Посвященный Достоевскому этап жизни В.С. Соловьева подытоживается страницами, добавленными им в виде «первой речи» к двум произнесенным. Сам философ чувствовал, что благодаря содержащимся здесь значительным обобщениям прежние его высказывания о Достоевском приобрели целостное, программное звучание. Соловьев последний раз отдает сердечную дань личности писателя и, прощаясь с темой Достоевского, старается отобрать из его духовного мира все то, что считает насущным для дальнейшего пути. Тот образ Достоевского, который создается в этом новом вступительном слове, как бы напутствует Соловьева на две задачи, надолго определившие его философское и общественное будущее: на борьбу за «теургическое», то есть преобразующее жизнь, искусство и на защиту «вселенской истины» от националистических посягновений.

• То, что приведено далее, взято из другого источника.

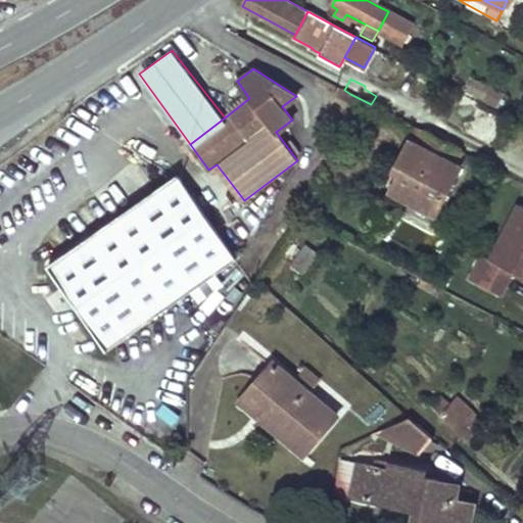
[(340,88),(336,97),(354,106),(359,98),(350,94),(344,90),(340,88)]
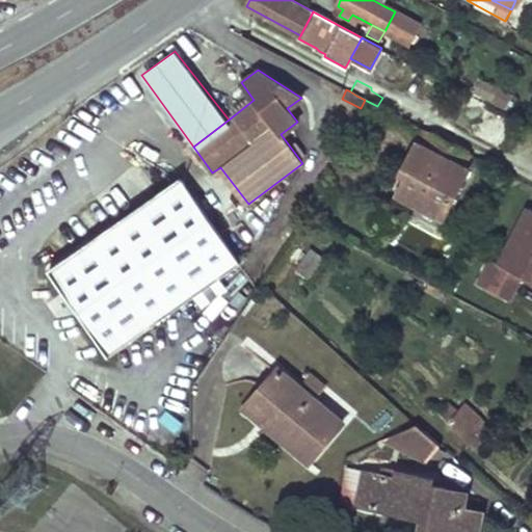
[(487,104),(471,96),(463,108),(480,118),(482,114),(485,108),(487,104)]
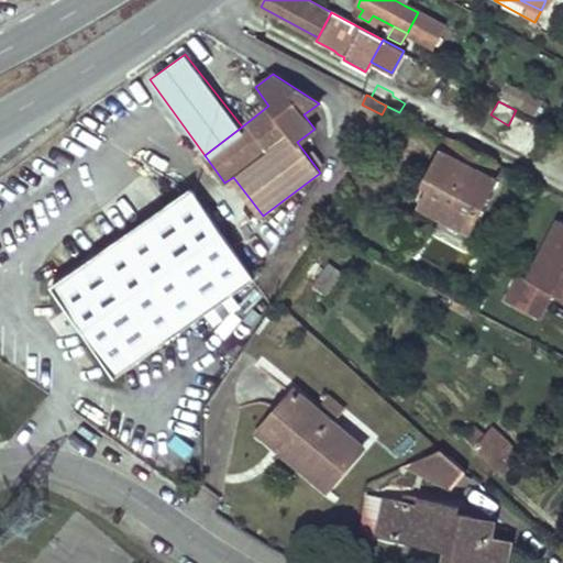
[(508,125),(499,142),(527,157),(541,130),(514,114),(510,121),(508,125)]
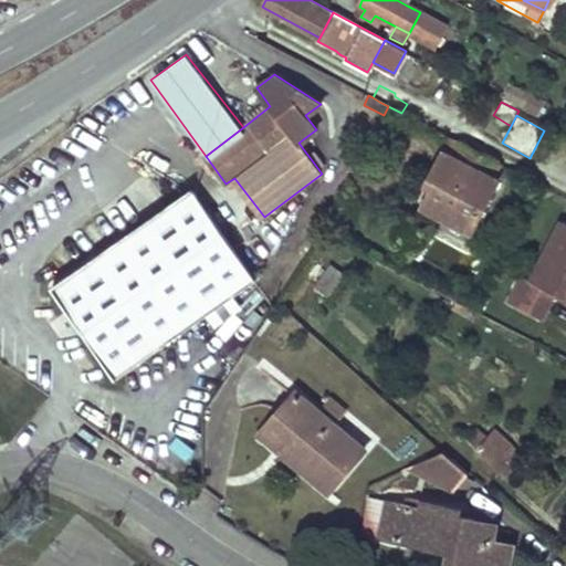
[(440,174),(423,207),(471,232),(496,181),(492,179),(499,165),(450,139),(433,171),(440,174)]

Исполняя это второе задание, Соловьев не мог не столкнуться с «теневой» стороной Достоевского-мыслителя которую он, конечно, видел и раньше, но которую намеренно отделял от высших идеалов «гениального прозорливца и страдальца»230. В цикле статей «Национальный вопрос в России» Соловьев обращает внимание на «несомненную двойственность в воззрениях Достоевского»231: с одной стороны, в его «праздничной речи» утверждается универсальный всечеловеческий и жертвенный характер «русской идеи», а с другой, в «будничных спорах» претензии на мировое руководительство со стороны России силами ее государственности и едва ли не оружия. Неоспоримо, что Соловьев прав как в том, что у Достоевского были эти срывы в националистическое мессианство, так и в том, что не они составляют существо его общественного идеала и что память писателя «сохранилась не запятнанной сознательным отречением» от всебратского пафоса Пушкинской речи232.

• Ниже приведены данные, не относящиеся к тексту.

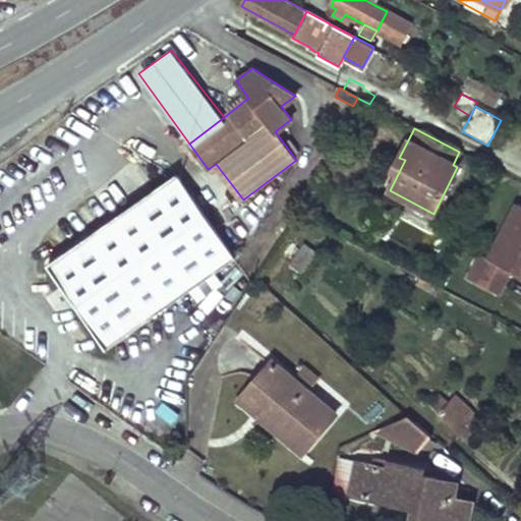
[(134,205),(50,264),(108,346),(235,257),(176,174),(156,189),(134,205)]
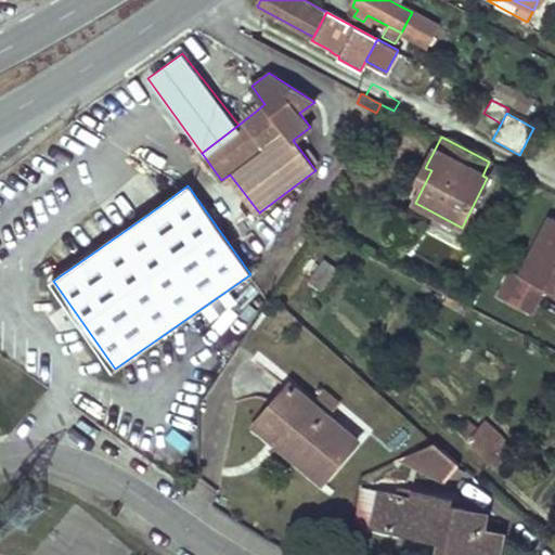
[(143,218),(166,202),(156,186),(132,202),(143,218)]
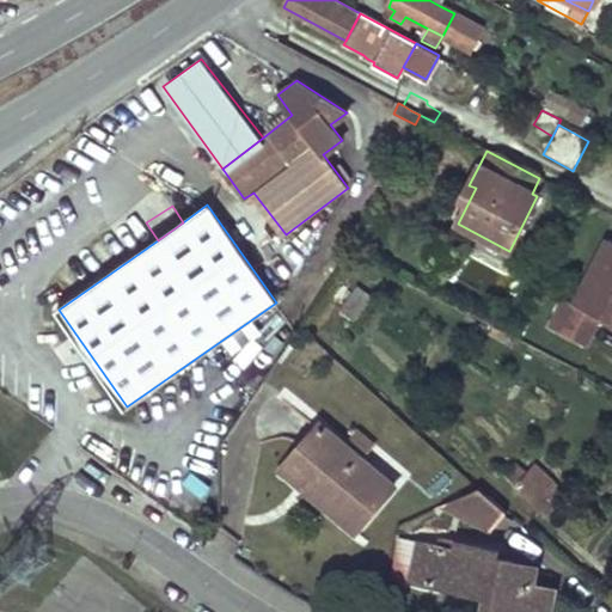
[(564,304),(549,332),(585,350),(600,322),(611,328),(611,245),(607,243),(573,307),(564,304)]
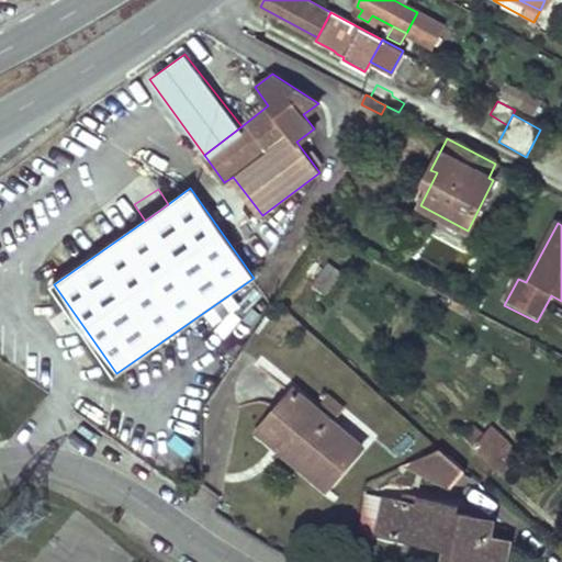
[(325,266),(311,284),(324,294),(338,276),(325,266)]
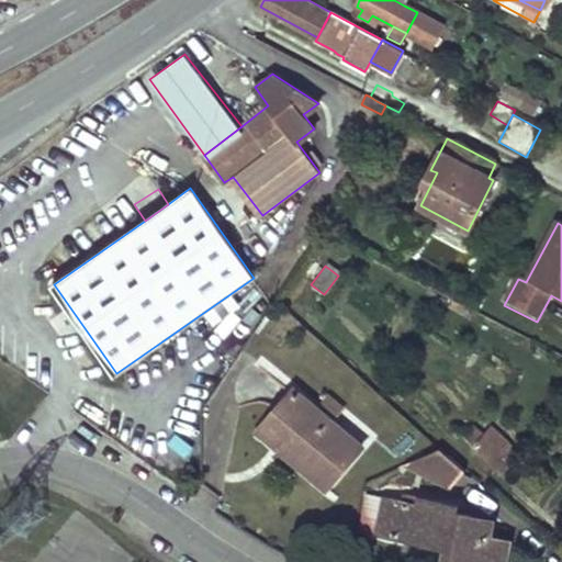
[(292,389),(267,419),(289,438),(279,449),(325,489),(362,447),(330,420),(329,419),(316,408),(292,389)]
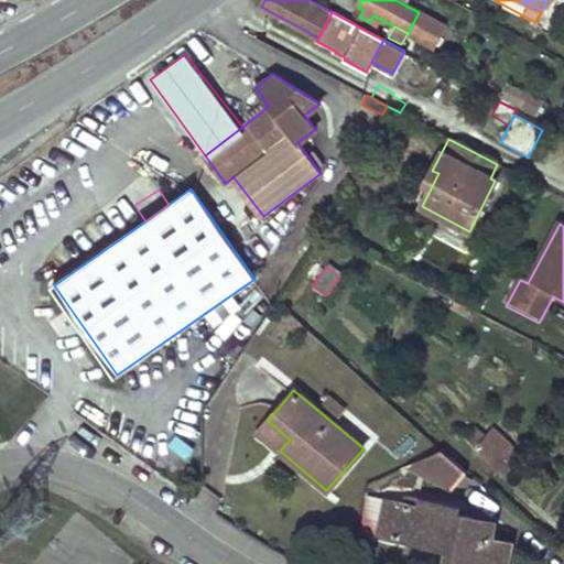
[(317,410),(331,421),(332,422),(344,407),(329,396),(317,410)]
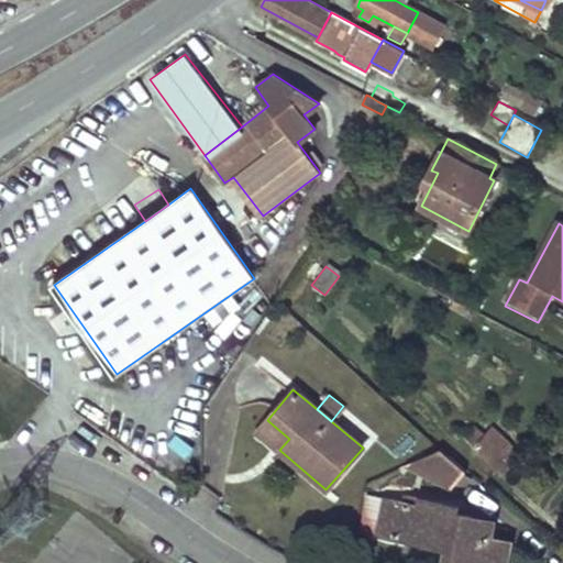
[(289,439),(267,420),(257,431),(279,450),(289,439)]
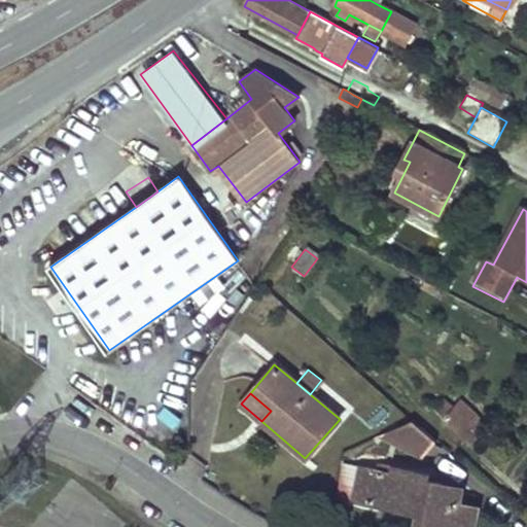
[(443,400),(434,408),(468,442),(478,433),(465,421),(473,413),(463,402),(455,411),(443,400)]
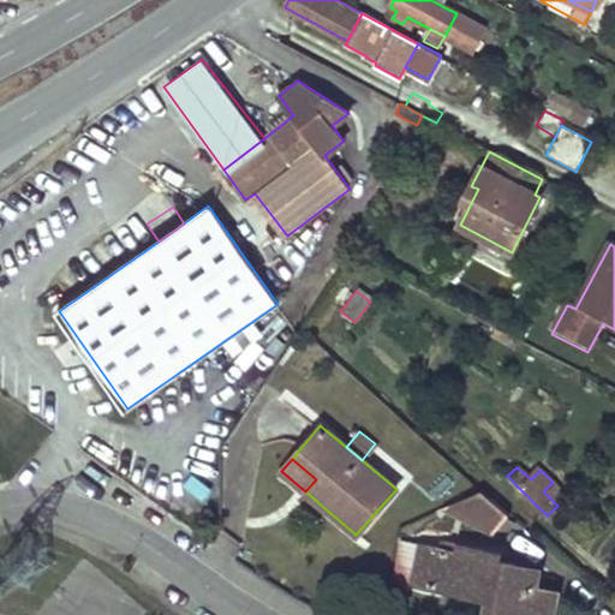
[(483,491),(442,508),(491,532),(509,515),(483,491)]
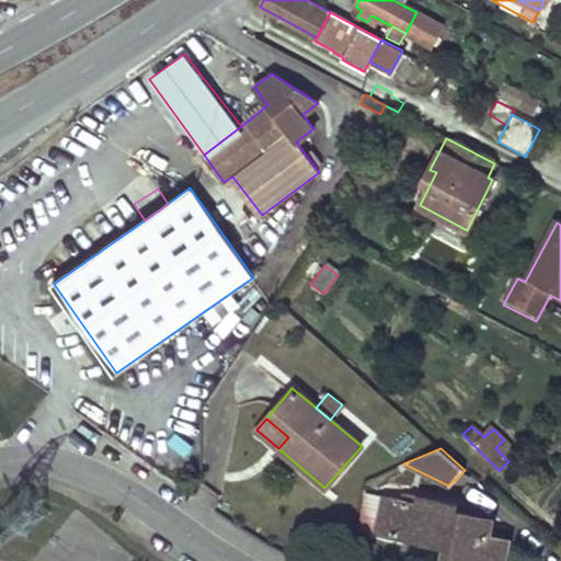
[(455,505),(419,499),(414,504),(404,502),(385,499),(378,534),(447,548),(445,559),(457,560),(503,560),(508,539),(489,536),(491,525),(480,523),(468,521),(469,514),(454,511),(455,505)]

Эти два переплетающихся между собой, но разных по своим импульсам проекта российского и общечеловеческого будущего что почувствовал, но не до конца проследил Достоевский можно условно обозначить как «внутреннюю», или этическую, и как «внешнюю», или социально-политическую, утопии. Этическая утопия возлагает надежды на внутренний отклик и вклад каждого в дело благого общественного устроения; ее непременный девиз (провозглашенный самим Достоевским) «И один в поле воин»; она вскрывает зависимость общественного дела от каждого «я» и утопична, собственно, в той мере, в какой оказываюсь виноват «я один» («Сон смешного человека»). Общественная проекция этической утопии предполагается как кунктаторский путь реформ, приближающий общество к заявленному идеалу, но, разумеется, никогда не претендующий на абсолютное его воплощение. Поэтому этическая утопия Достоевского, как бы она ни была патетична и грандиозна, никогда не грозит перерасти в «антиутопию».